§ **WHAT THIS EXERCISE ASKS**:
**A)** In the ANOVA post, what does the writer say they would include in the model when analyzing a factorial experiment?
**B)** Quote the ANOVA post word for word, everything from "Michael Renton michael.renton" down to "some are useful.".

§ **SOURCE**:
_ _ _
[R-group] Post on ANOVAs

Michael Renton michael.renton at uwa.edu.au
Tue Oct 7 09:03:07 WST 2014


Good discussion I agree. I'll add my two cents worth...

I get a bit bemused by the idea that there should even be some clear right or wrong about whether to drop non-significant terms. Essentially they are just different models of the data, and as the quote says, all models are wrong, but some are useful. 

I think the way to approach this stuff depends quite a bit on whether I have a specifically designed and controlled experiment, or whether I'm doing a more exploratory analysis with lots of covariates and without a specific design to test each possible factor independently. 



If I'm analysing a specifically designed and controlled experiment, then the questions should be pretty focussed - presumably someone designed the experiment to test some specific hypotheses - if they designed a factorial experiment then I'd include interactions in the model, otherwise, why would we have bothered doing a factorial experiment? If we weren't interested in interactions then we wouldn't have included them in the design. But it would be a fairly boring experiment without at least second order interactions probably? :)
_ _ _
§ **SOURCE MATERIAL**:

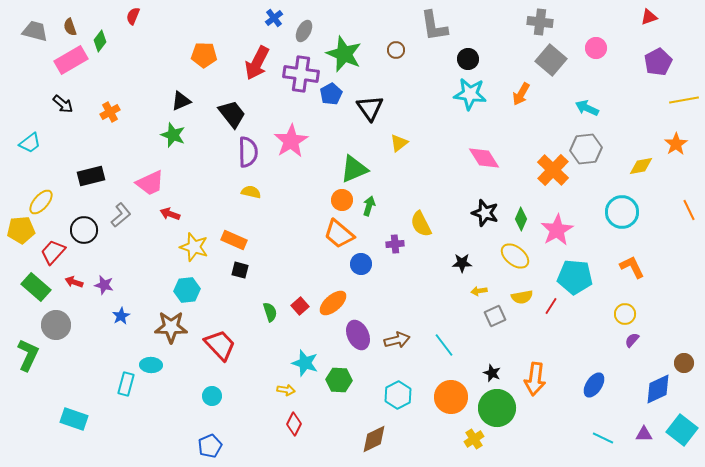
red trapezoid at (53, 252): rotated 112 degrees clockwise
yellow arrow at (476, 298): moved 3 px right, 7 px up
_ _ _
§ **TASK-BY-TASK SOLUTIONS**:
**A)** Interactions.

**B)**
Michael Renton michael.renton at uwa.edu.au
Tue Oct 7 09:03:07 WST 2014


Good discussion I agree. I'll add my two cents worth...

I get a bit bemused by the idea that there should even be some clear right or wrong about whether to drop non-significant terms. Essentially they are just different models of the data, and as the quote says, all models are wrong, but some are useful.